Retomber amoureux à 70 ans
Retomber amoureux et le dire à ses proches
A partir d’un certain âge, quand la flèche de Cupidon nous atteint en plein cœur alors que l’on se croyait déconnecté de l’amour avec un grand A, ça surprend. Et pas que soi !
Le cœur n’a pas de rides
Un titre joliment choisi par l’auteure Marina Rozenman, jeune femme de 33 ans, inspirée par l’histoire touchante de sa grand-mère qui, à 71 ans, a vécu une relation passionnée avec son voisin de 81 ans. Dans son livre, Marina part à la rencontre de ces femmes et de ces hommes qui, à plus de 70 ans, ont retrouvé l’amour ou le cherchent ardemment. Une drôle de sensation que de sentir son cœur frissonner à nouveaux après une rupture douloureuse, un veuvage ou une longue période de célibat. Mais n’a-t-on pas toujours 20 ans quand on tombe amoureux ?
Annoncer à ses proches qu’on est « in love »
A ces âges avancés, on ne présente pas fébrilement son petit-ami à ses parents mais à ses enfants et à ses petits-enfants. Une approche « contre-nature » dont on ne connaît pas bien les codes. Annoncer sa rencontre amoureuse à ses enfants déjà grands peut être vécue comme une trahison pour ces quinquas « bousculés ». D’autant plus s’ils sont encore éprouvés par la disparition d’un père ou d’une mère soudainement remplacé(e). La sensation de se voir imposer une figure parentale que l’on n’a pas choisie est presque plus violente que si l’on avait 10 ans.
De l’autre côté, pas facile pour le parent ou le grand-parent d’annoncer que l’amour a frappé à nouveau, quand bien souvent la famille ne s’y attend pas. Micheline, 77 ans, est restée veuve durant 17 ans. Des années durant lesquelles elle s’est consacrée à son rôle de mère et de grand-mère, avec en toile de fond ce mari parti trop tôt. « Je m’étais interdit d’aimer à nouveau. Pour moi, c’était impossible. Je voyais ça comme une trahison à la fois pour mon mari décédé et pour mes fils.

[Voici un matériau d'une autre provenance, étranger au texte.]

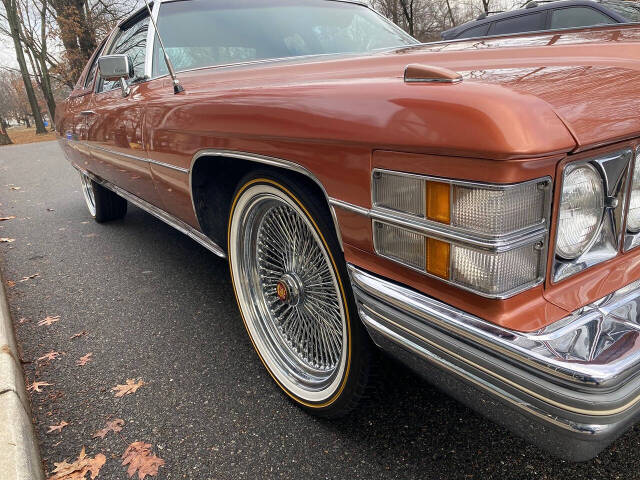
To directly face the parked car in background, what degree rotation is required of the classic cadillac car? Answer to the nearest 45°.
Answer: approximately 90° to its left

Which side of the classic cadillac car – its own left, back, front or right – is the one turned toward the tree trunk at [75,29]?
back

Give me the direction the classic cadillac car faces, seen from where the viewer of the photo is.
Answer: facing the viewer and to the right of the viewer
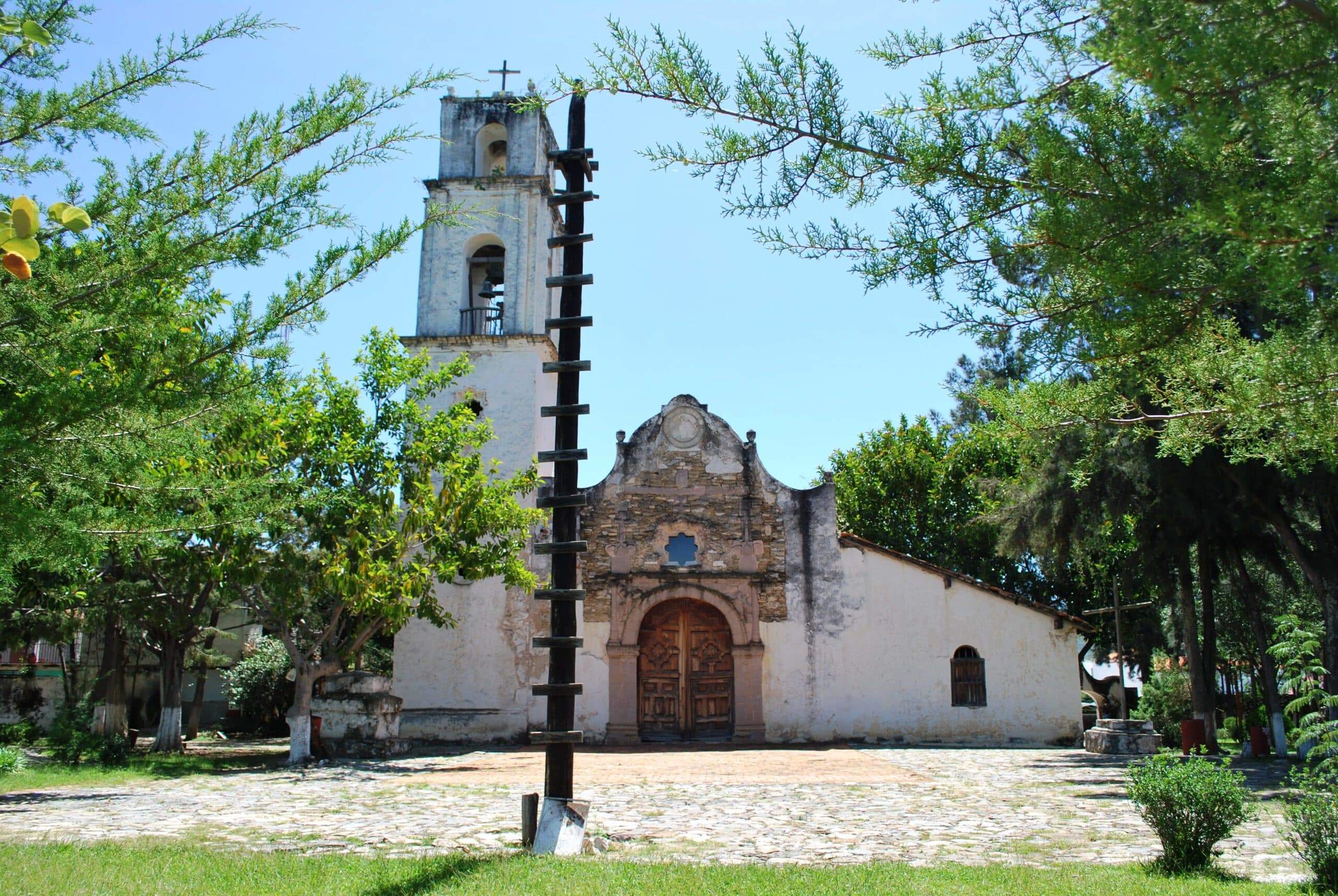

Et puis, je ne me voyais plus du tout jouer le jeu de la séduction » nous confie-t-elle. Un jour elle rencontre dans son club de danse un homme de 80 ans. De valses en bavardage, ils tissent durant un an une grande complicité. Puis le cœur s’en même. Alors, à quoi bon le snober ?
Comme des ados…
Pendant 8 mois, Micheline et Jean se cachent de leurs familles respectives. Tous les deux veufs, ils ont peur de froisser et de susciter le jugement et l’incompréhension de leurs proches. Alors, quand vient le moment d’annoncer à ses fils qu’à Noël, elle aimerait inviter un « ami très gentil », les suspicions sont vives.
Pour son fils André, 55 ans, ce n’est pas tant le fait qu’elle ait rencontré un homme qui le gêne mais la façon détournée et « pas franchement honnête » dont cela a été amené. « Pendant des mois, elle a caché cette liaison puis, pendant des semaines, elle continuait à dire que ce n’était qu’un ami. J’aurais préféré qu’elle explique avec clarté la situation. ». Entre crainte des parents et jugements des enfants, le dialogue reste la clé. Encore faut-il lever les tabous de l’amour après 70 ans…
Un amour (charnel) interdit ?
Et puis il y a cette pudeur liée à la sexualité des parents et des grands-parents. André confie avec gêne les questions qu’il s’est posé quand il a appris que sa mère fréquentait un homme : « J’ai de suite condamné ma mère à avoir une vie intime. Je crois que je n’arrivais pas à accepter qu’elle puisse dormir dans le lit d’un autre homme que mon père et qu’elle puisse y éprouver du plaisir. ». Les bisous des amoureux suscitent des gloussements de la part des petits-enfants qui trouvent ça « bizarre » de « voir mamie embrasser un monsieur ».
Et si c’était ça le problème ? Considérer qu’après un certain âge, le plaisir charnel, l’intimité et le désir passent aux oubliettes ? Or, ils sont bien là mais différents : « Après 70 ans, l’union sexuelle, pour être satisfaisante, repose sur une dimension essentiellement émotionnelle et sentimentale. Et moins mécanique » explique la sociologue Anne-Caroline Bikri. Tout simplement.